The Wall Street Journal has written in the weekend press that ”stubbornly high inflation is finally easing as supply chain disruptions fade and interest rates at 15-year highs put the brakes on demand. Now, Federal Reserve officials have voiced unease that prices could reaccelerate because labour markets are so tight.”
”At issue is what’s the right way to forecast inflation: a bottoms-up analysis of recent readings on prices and wages that puts more weight on pandemic-driven idiosyncrasies — or a traditional top-down analysis of how far the economy is operating above or below its normal capacity,” Nick Timiraos wrote, adding, ”Some inside the Fed, including its influential staff, put more weight on the latter, which would argue for tighter policy for longer.
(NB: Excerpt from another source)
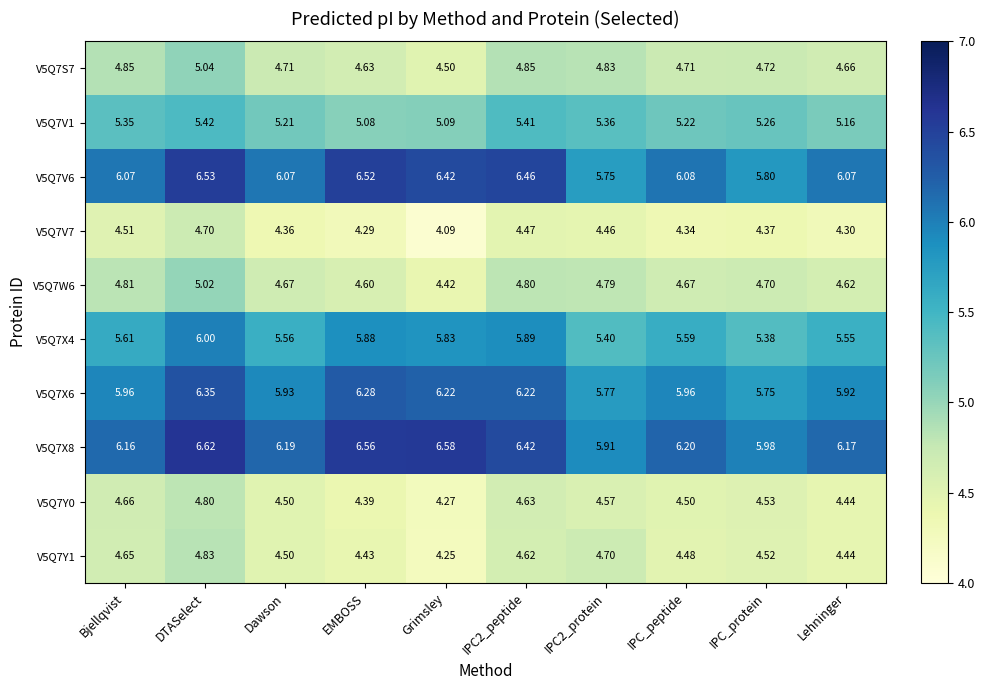

At which label does V5Q7X4 reach its minimum?

IPC_protein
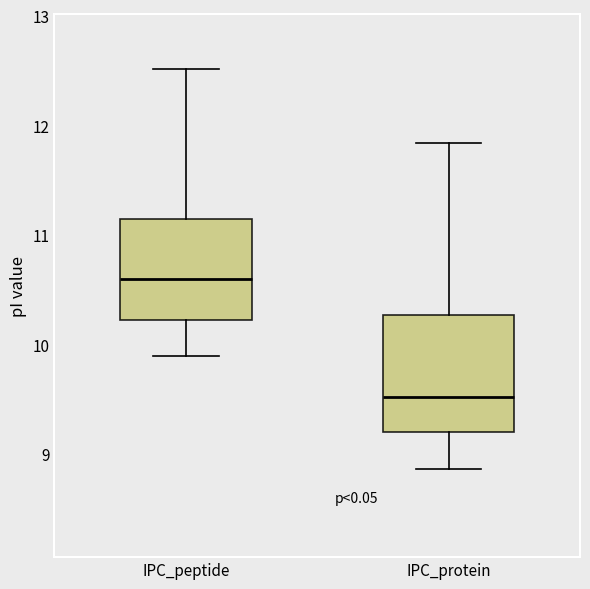

Where does the median line of the box for IPC_protein sit on the y-axis? The values are not printed on the chart, so give them approximately, as read against the axis.

9.5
Others prefer the former, which could argue for a milder approach.”
US Dollar update, daily chart
The US Dollar edged up from eight-month lows on Friday despite slowing inflation data ahead of the Federal Reserve this week whereby investors are hoping that the central bank can engineer an economic soft landing and reduce its pace of aggressive monetary tightening.
DXY is trapped between support and resistance in the front side of the daily bearish trend. However, should the Fed’s communication still emphasize that it is not done yet in terms of tightening its policy stance, signalling that more rate hikes are still in the pipeline, US Dollar volatility could be extreme this week.